1 -  Embora o debate se tenha iniciado na Europa as repercussões se fizerem sentir na América Latina. A flexibilidade é considerada peça chave dos programas de ajuste econômico porque se supõem excessivos muitos custos de mão de obra e que a legislação cria hiperproteção que impede o empregador de administrar a mão de obra. Essa suposição parece responder a um efeito imitação porque o que existe por traz da flexibilização, de comum entre a Europa e a América Latina, é a crise econômica. Mesmo esta é de natureza diferente da européia. A tecnologia não chegou ainda a América Latina cujas economias são muito fechadas e protecionistas.

2 – As condições de trabalho prevalentes na Europa sobre as quais se discute a flexibilização são diferentes. A legislação de muitos países da Europa limita consideravelmente a faculdade de despedir sem justa causa.      Os procedimentos são minuciosos e custosos. França despedida sem justa causa REAL E SERIA = 50.000 francos = 7.500 dólares; Reino Unido – algo em torno 5.000 libras = 7.800 dólares. Espanha 2 milhões de pesetas, mas não são raras as 17 a 34.000 dólares. América Latina é muito raro dispensas atingirem esses valores.
3 -  Na Europa o horário semanal é sempre inferior a 40 horas. América Latina quase sempre superior a 44 semanais.
4 -  Os debates na América Latina exaltam rigidezes que se existem não tem a mesma importância que na Europa. Os salários no Brasil não são altos em si mesmos, são altos para uma força de trabalho fixa sem levar em conta as condições do negócio. O fator que resulta da legislação provém da constituição haver instituído o pluralismo PARTIDÁRIO de um lado e de outro a UNIDADE SINDICAL numa contradição que coloca o sindicalismo numa camisa de força.

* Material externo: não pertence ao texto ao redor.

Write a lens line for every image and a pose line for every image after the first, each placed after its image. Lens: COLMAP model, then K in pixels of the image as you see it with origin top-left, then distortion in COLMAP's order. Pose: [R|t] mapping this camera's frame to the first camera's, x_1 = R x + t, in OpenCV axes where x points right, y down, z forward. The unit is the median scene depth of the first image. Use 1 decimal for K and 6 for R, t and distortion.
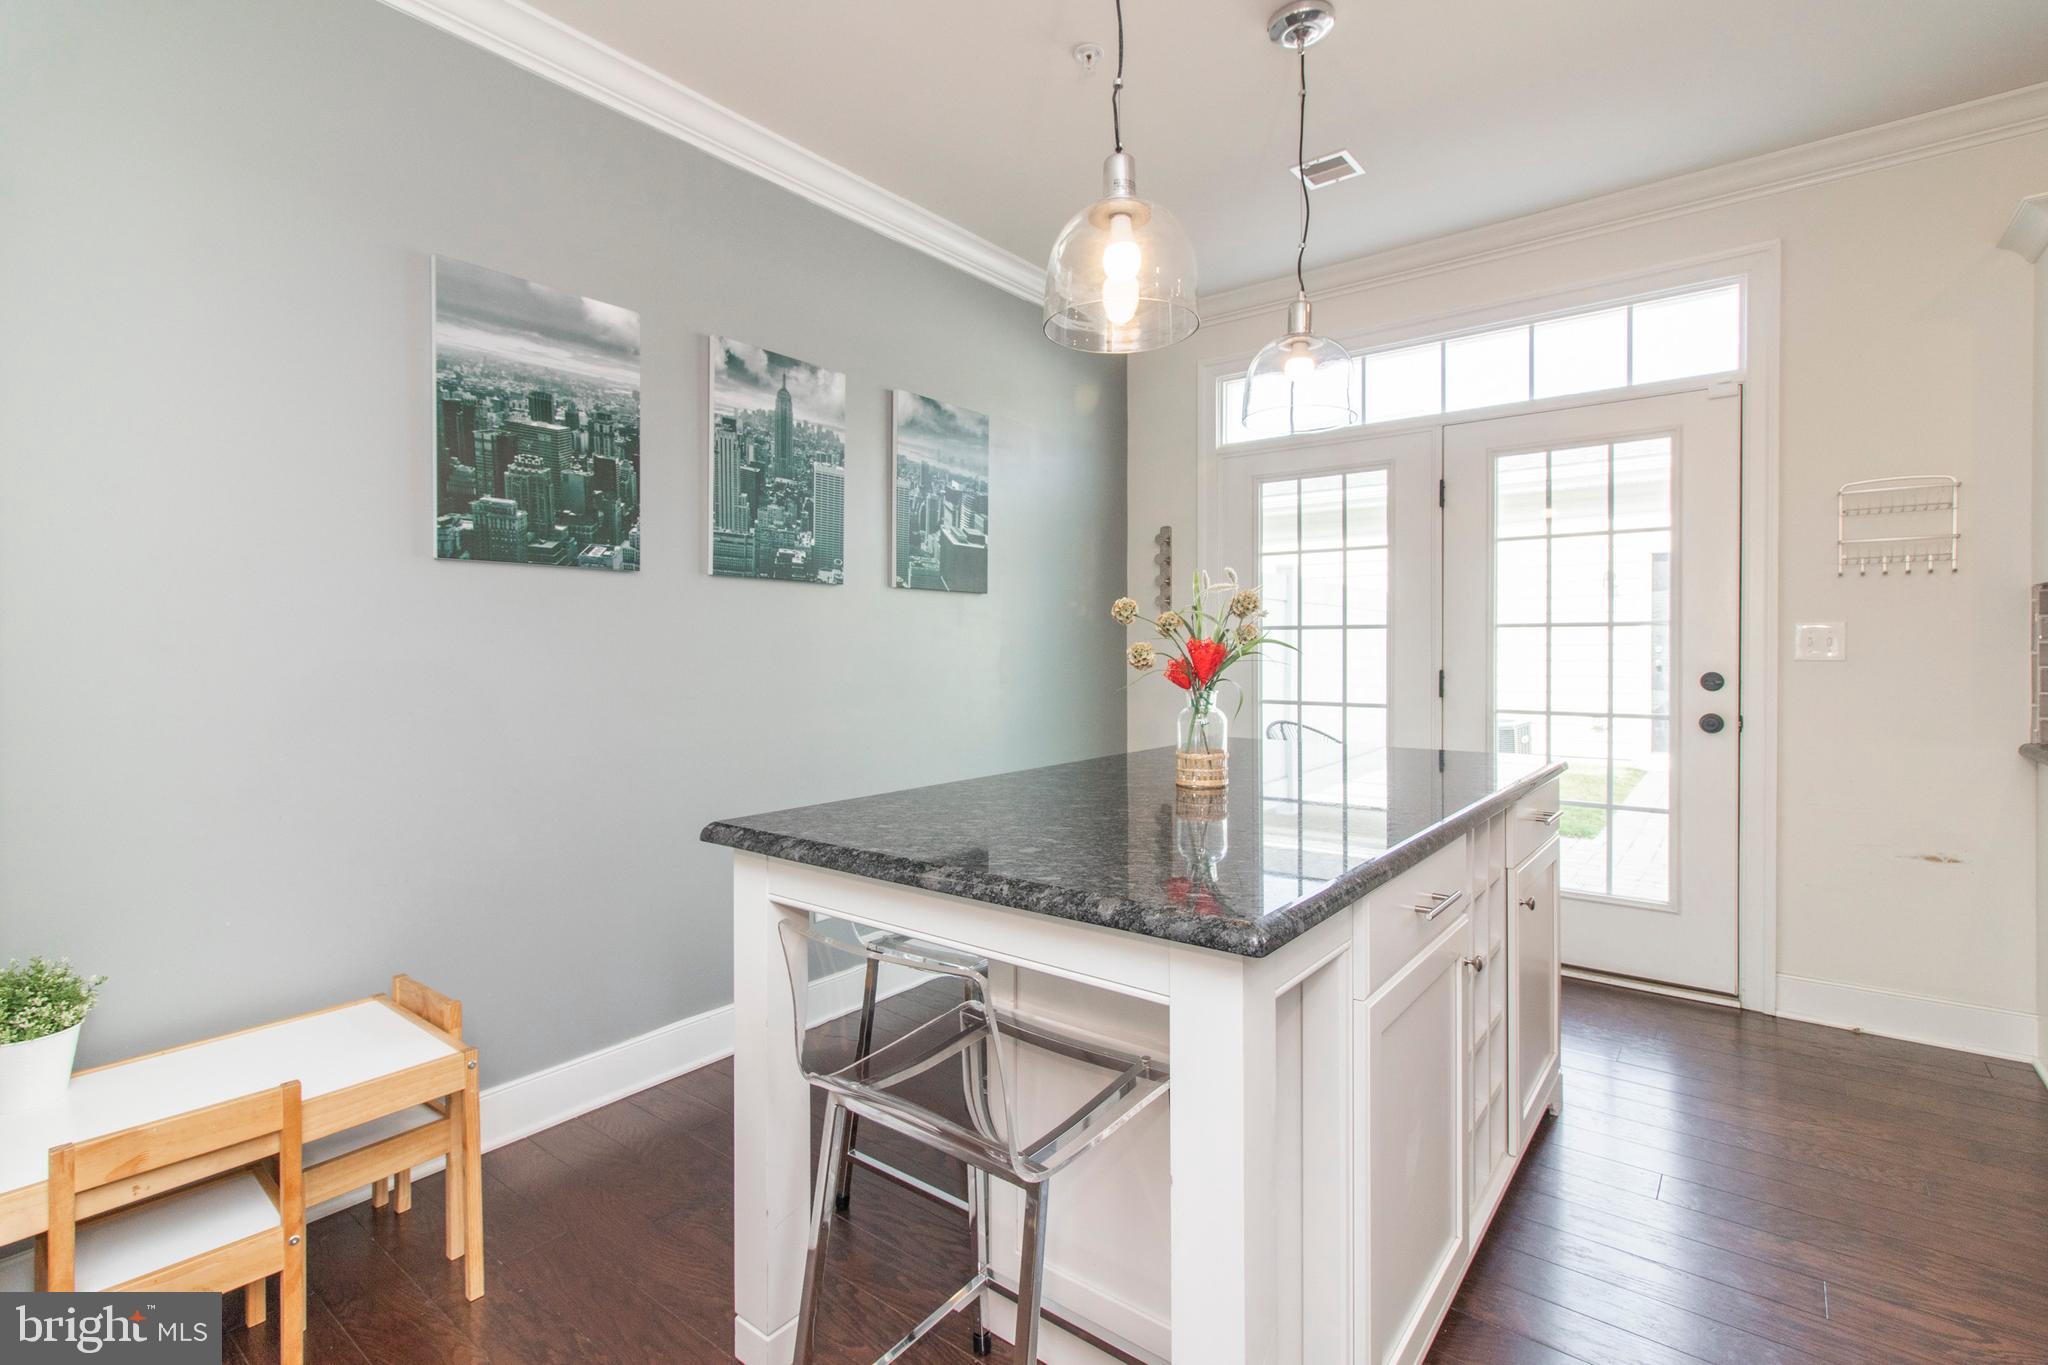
lens RADIAL K [[938.2, 0, 999.9], [0, 938.2, 656.4], [0, 0, 1]] dist [0.003485, 0.000930]
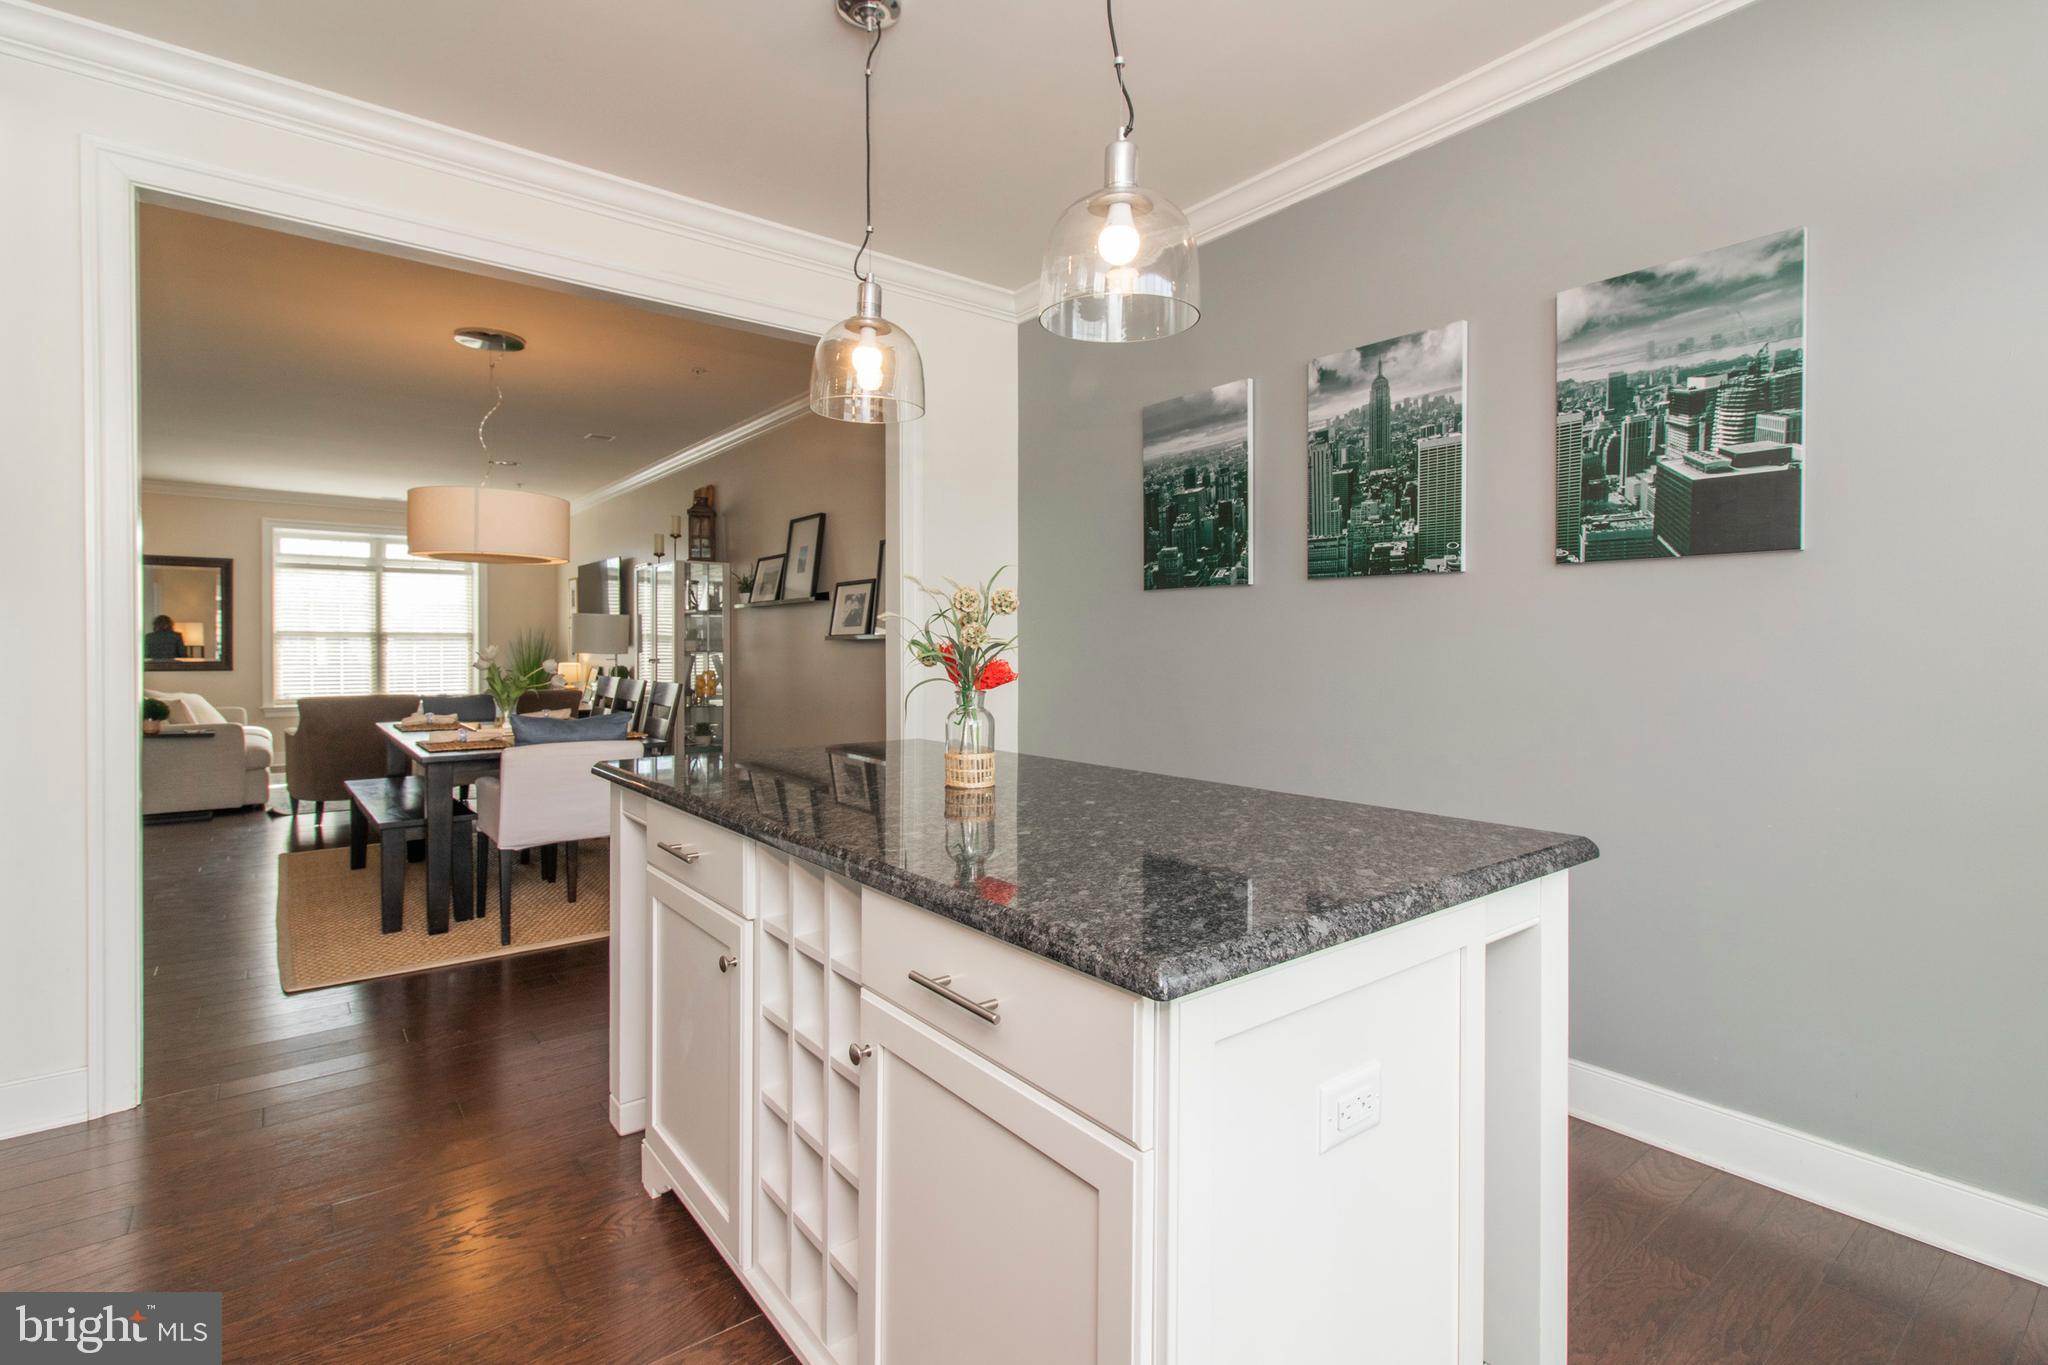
lens RADIAL K [[936.3, 0, 1019.0], [0, 936.3, 656.7], [0, 0, 1]] dist [0.001270, 0.000885]
pose [[-0.211061, 0.014352, -0.977367, 0.770454], [-0.010306, 0.999804, 0.016907, -0.010268], [0.977418, 0.013641, -0.210872, 0.824742]]
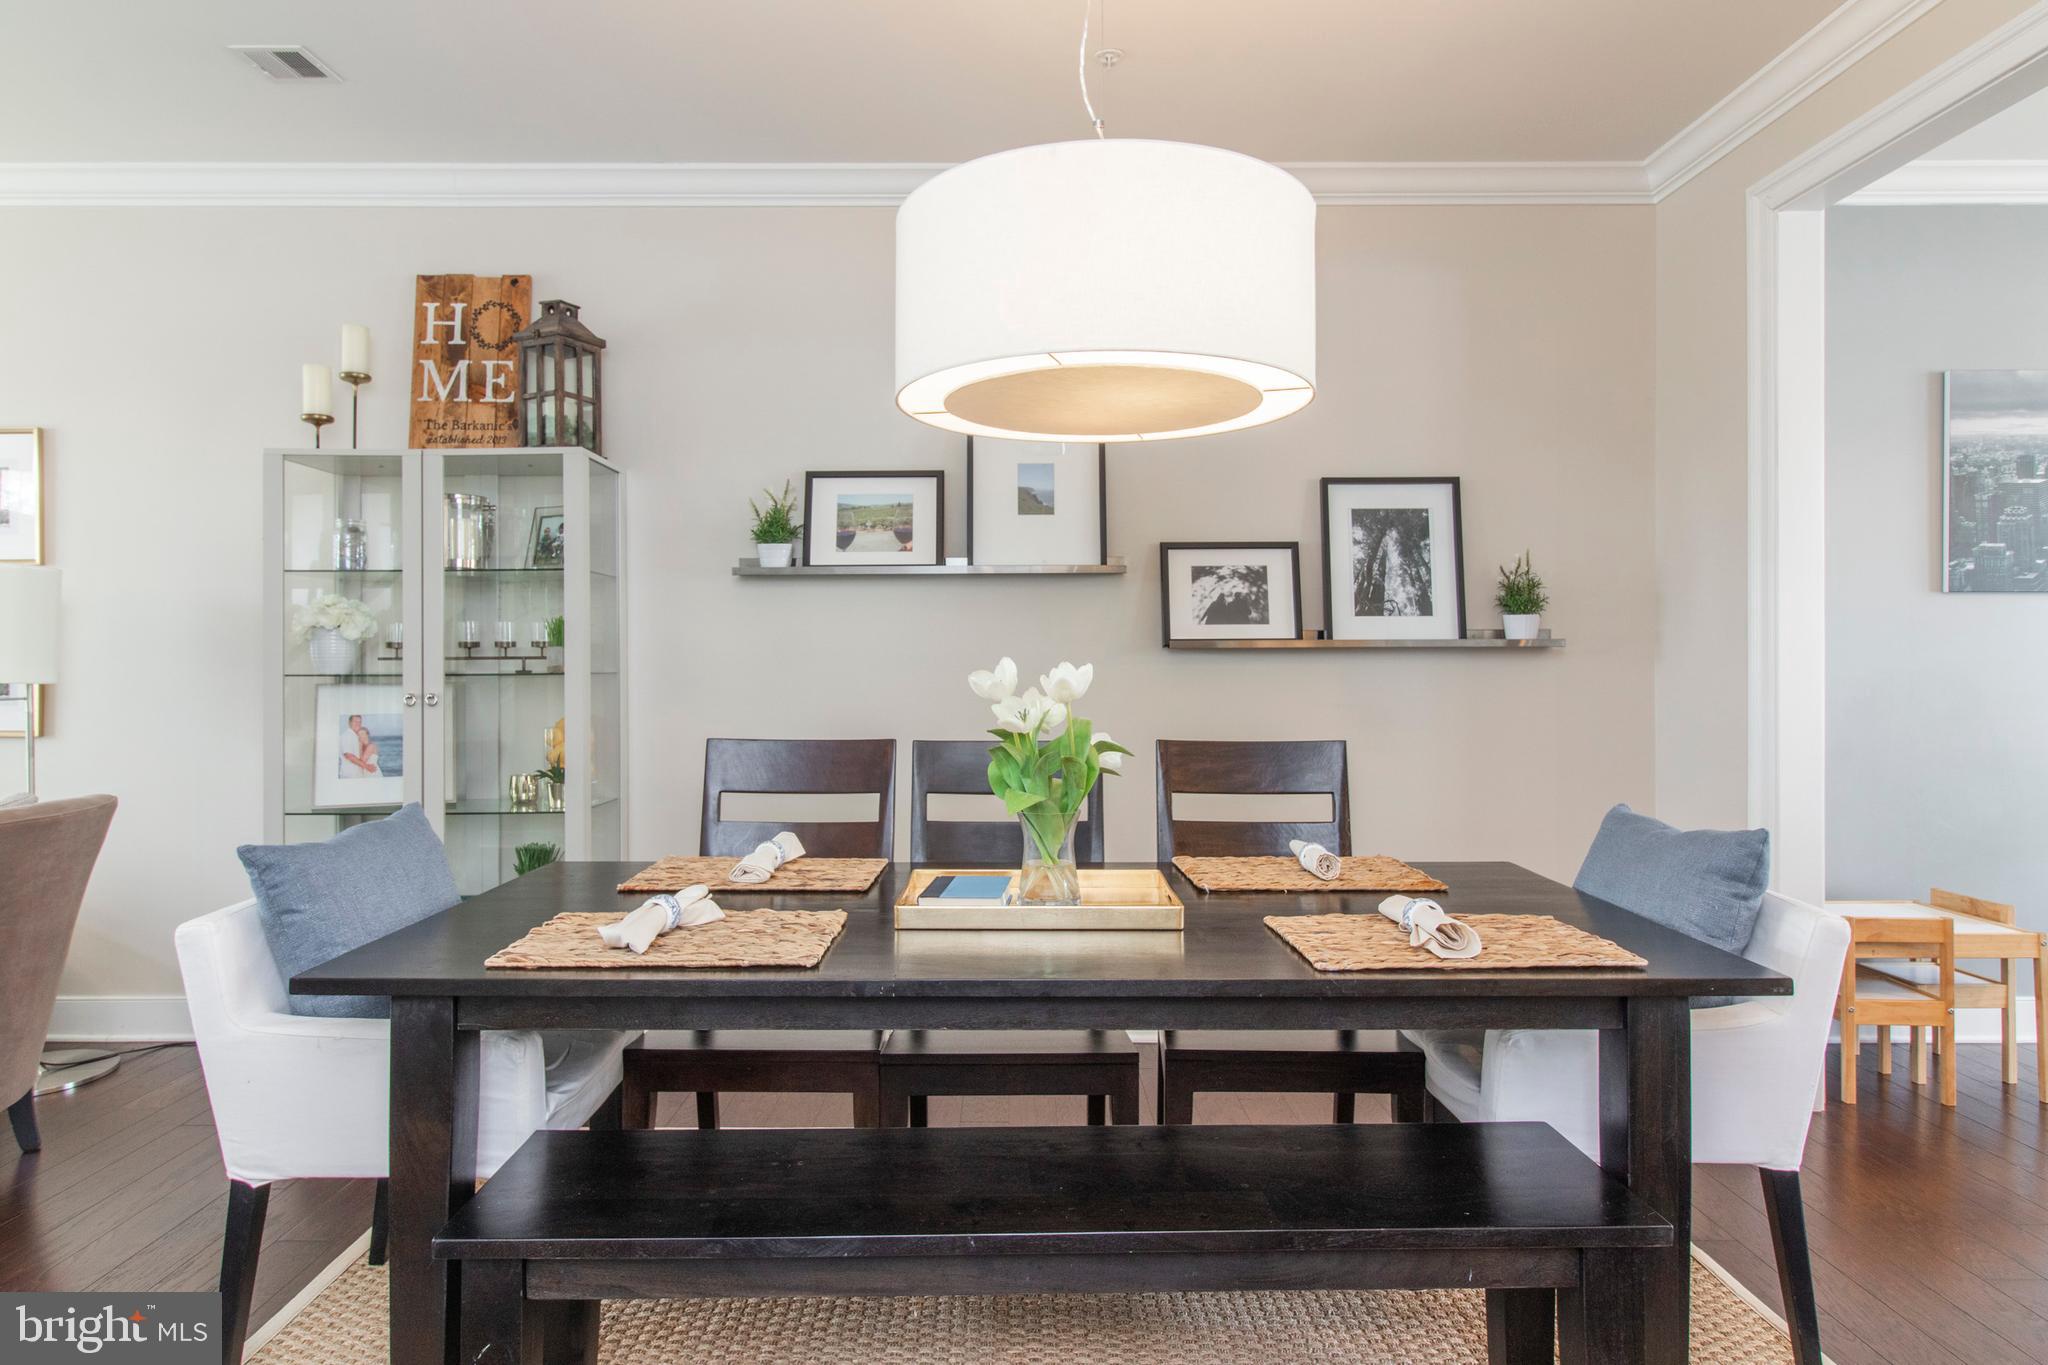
lens RADIAL K [[1212.8, 0, 1026.3], [0, 1212.8, 652.8], [0, 0, 1]] dist [0.003438, -0.001157]
pose [[0.632484, 0.001072, -0.774573, -0.058255], [-0.008888, 0.999943, -0.005873, 0.003967], [0.774522, 0.010599, 0.632458, -0.836055]]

5 -  A flexibilidade do trabalho na Europa é suscetível de ter efeitos sobre os trabalhadores muito menos graves do que na América Latina. A redução dos salários ou a privação do trabalho não significa condenar o    trabalhador a passar fome. Na generalidade dos casos tem ele direito a prestação de seguridade social. Pode-se dizer o mesmo no Brasil?
6 -  A gestão flexível da mão de obra na multiplicação de novos tipos e modalidades de relação de trabalho precário revelam um culto à precariedade na expressão de ROMAGNOLI no Congresso de Paris em 1989. Embora o nível de proteção do precário seja baixo na Europa, pode-se bem estimar a repercussão de um culto semelhante na América Latina quando no Brasil se avalia em 55% da mão de obra nacional inserida no mercado informal.
7 -  Na América Latina a flexibilização de uma legislação aplicável à minoria dos trabalhadores pode aumentar a mão de obra desprotegida, agravando a dualidade do mercado de trabalho que segmenta a classe operária nacional.
 

(*) Advogado. Professor titular de Direito do Trabalho da Faculdade de Direito da Universidade de São Paulo. Membro da Comissão de Peritos na Interpretação e Aplicação das Normas Internacionais do Trabalho da OIT. Membro da Comissão Permanente de Direito Social do Ministério do Trabalho do Brasil.